I didn’t know what to say, so I waited for her to speak. She gave me a look like she wanted to ask me something but wasn’t sure she wanted to hear the answer.

When my daughter Kimberly was eight, she started to ask me about Santa Claus. Before she voiced her question, I looked her in the eye and said, “Don’t ever ask me anything unless you’re ready to hear the truth.” Kimberly decided not to ask. Kathleen, on the other hand, had to know.

“Have you ever done this to someone?” she asked. “Set their house on fire?”

“You should eat,” I said. “That sandwich looks terrific.”

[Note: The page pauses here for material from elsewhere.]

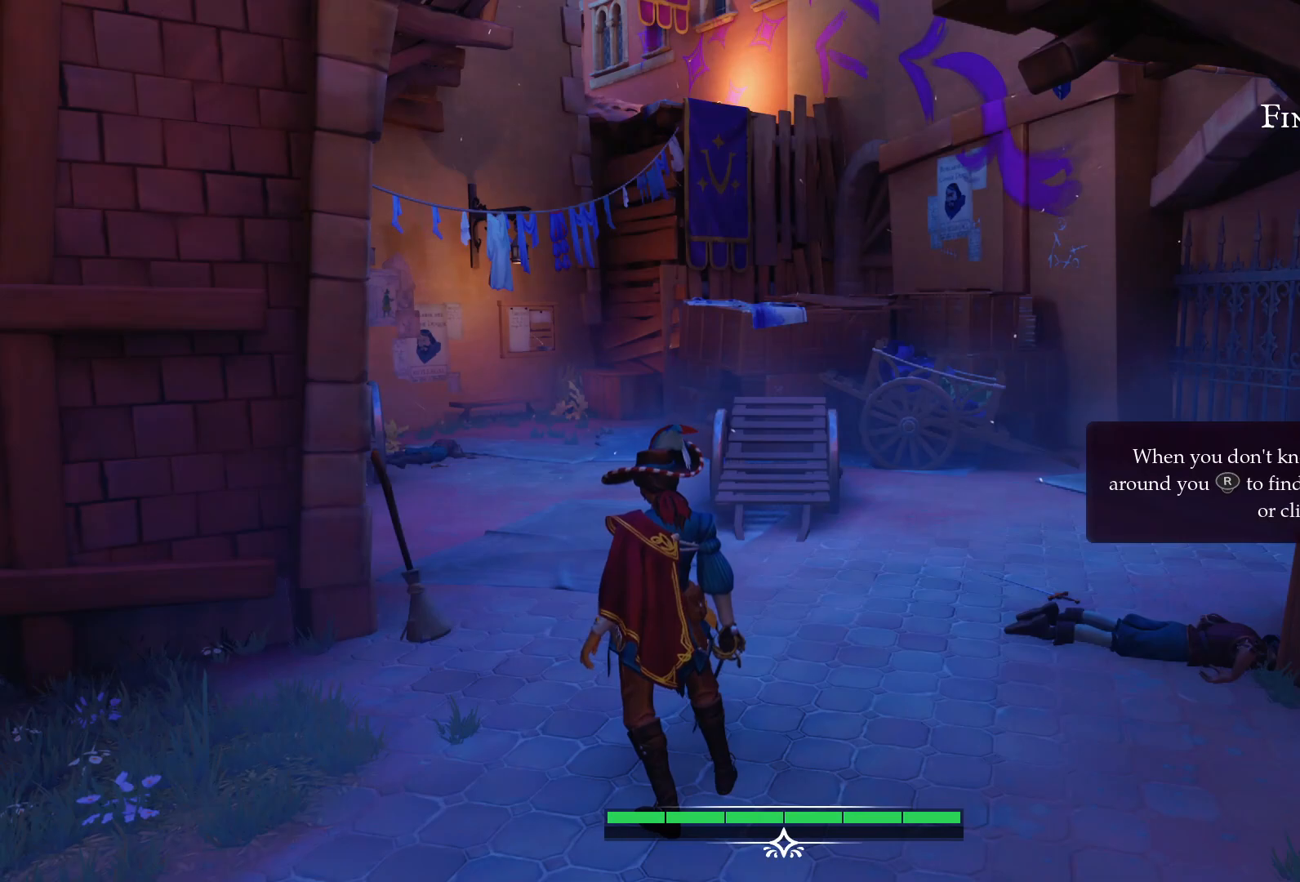
{"buttons": [], "left_stick": "center", "right_stick": "center", "events": [[133, "right_stick", "center"]]}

She didn’t respond, so I looked up and saw her eyes burning a hole into my soul. “Have you?” she repeated.

I signaled the waiter and handed him a twenty. “Before you do anything else,” I said to him, “I need a roll of duct tape or sealing tape.” He nodded, took the bill, and moved double-time toward the kitchen. To Kathleen, I said, “I’ve done some terrible things. Things I hope I never have to tell you about, and yes, I’ve been trained to set fires. But no, I’ve never done it.”

“You swear?”

I swore. Happily, it was the truth. Still, I decided not to tell her how close I’d come a few times. And I was well aware that by swearing on the past I hadn’t ruled out the future.

She stared at me awhile before nodding slowly. “I believe you,” she said. “Look, I’m sure you’re a world-class shit heel. It wouldn’t even surprise me if you’d killed people for the CIA years ago, and God help me, I might even be able to live with that, depending on the circumstances. But since I started working with the kids at the burn center… well, you know.”

I did know.

Kathleen’s club sandwich had been cut into four pieces. She picked up a wedge and studied it. “What about the fire chief?” she asked. “If you’re right, that makes him wrong, and he’s the expert.”